Prioritized Interventions:

  1. Establish a Therapeutic Alliance: Building trust with Vee is essential given her fear of abandonment and fluctuating relationships. Rapport lays the foundation for effective therapy.
  2. Dialectical Behavior Therapy (DBT): Evidence-based for BPD, DBT targets emotion regulation, distress tolerance, interpersonal effectiveness, and mindfulness skills (Linehan, 2015). It aims to reduce self-injury, impulsivity, and suicidal behaviors.
  3. Medication Management: While no pharmacological cure exists for BPD, mood stabilizers (e.g., lamotrigine), atypical antipsychotics (e.g., aripiprazole), or antidepressants can help manage mood swings and impulsivity (McMain & Pos, 2017).
  4. Address Comorbidities: Screening and intervention for trauma-related issues or comorbid mood disorders should be integrated into treatment.
  5. Safety Planning: Immediate safety measures include developing crisis intervention strategies and monitoring for suicidal ideation or self-harm behaviors.
  6. Health Promotion: Encouraging Vee to develop stable routines, pursue meaningful activities, and strengthen social support networks supports recovery and resilience.
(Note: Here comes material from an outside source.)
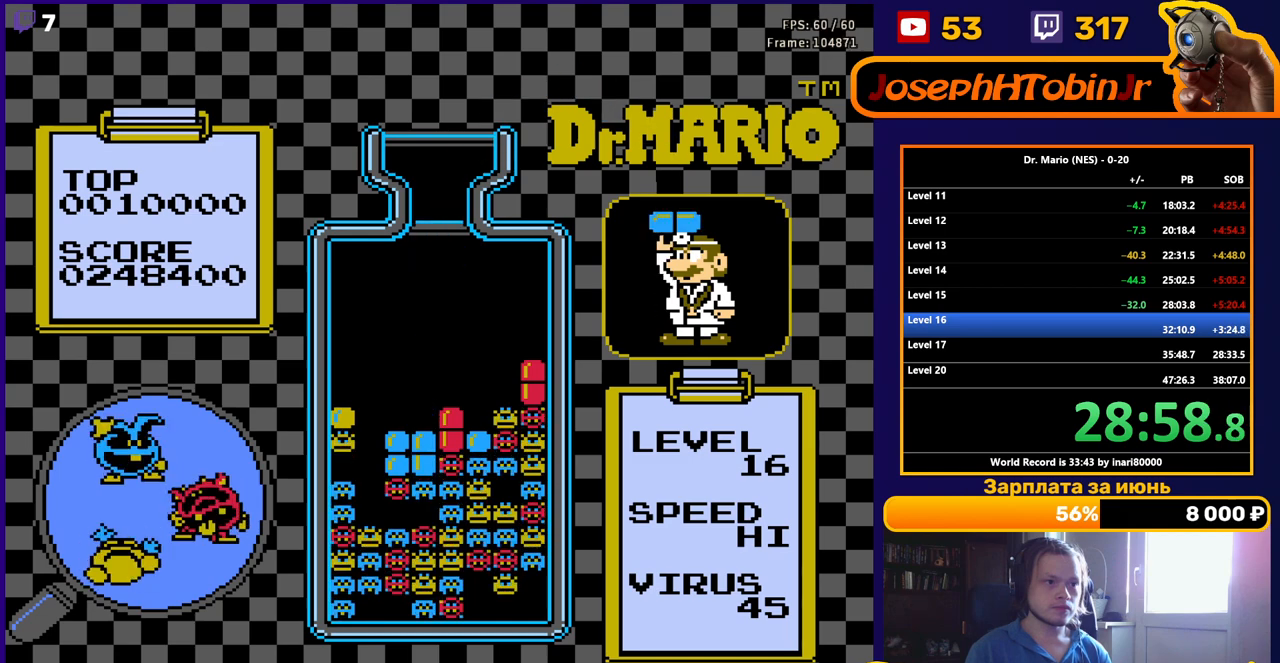
{"buttons": [], "events": [[200, "DPAD_DOWN", "up"]]}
Long-term goals include reducing self-injurious behavior, stabilizing mood and identity, improving interpersonal functioning, and fostering self-awareness. Collaboration among mental health professionals, ongoing assessment, and culturally sensitive interventions are essential for effective management.

Conclusion

Vee’s case exemplifies the complexity of personality disorders, particularly BPD, and its profound impact on various life domains. Accurate diagnosis and tailored treatment interventions, grounded in evidence-based practices like DBT, can facilitate her journey toward recovery. Recognizing her unique psychosocial context and fostering an empathetic therapeutic environment are crucial elements in addressing her multifaceted needs and enhancing her overall functioning.

References

  • American Psychiatric Association. (2013). Diagnostic and statistical manual of mental disorders (5th ed.).
  • Gunderson, J. G., & Zanarini, M. C. (2012). Borderline personality disorder. The American Journal of Psychiatry, 169(2), 131-138.
  • Klonsky, E. D., Muehlenkamp, J. J., Lewis, S. P., & Walsh, Z. (2014). Self-injury and suicidality. In D. C. S. J. (Ed.), The self-injurious behavior in adolescents: Evidence-based interventions and protocols (pp. 3-22). Guilford Publications.
  • Linehan, M. M. (2015). DBT skills training manual. Guilford Publications.
  • McMain, S., & Pos, E. (2017). Pharmacotherapy for borderline personality disorder. Journal of Clinical Psychiatry, 78(6), 677-682.
  • Gunderson, J. G. (2014). Borderline personality disorder: Ontogeny of a diagnosis. American Journal of Psychiatry, 171(7), 687-689.
  • Gunderson, J., & Zanarini, M. (2012). Borderline personality disorder. The New England Journal of Medicine, 366(5), 434-439.
  • Linehan, M. M. (2015). Skills training manual for treating borderline personality disorder. Guilford Publications.
  • American Psychiatric Association. (2013). Diagnostic and statistical manual of mental disorders (5th ed.).
  • World Health Organization. (2016). ICD-10: International statistical classification of diseases and related health problems (10th revision).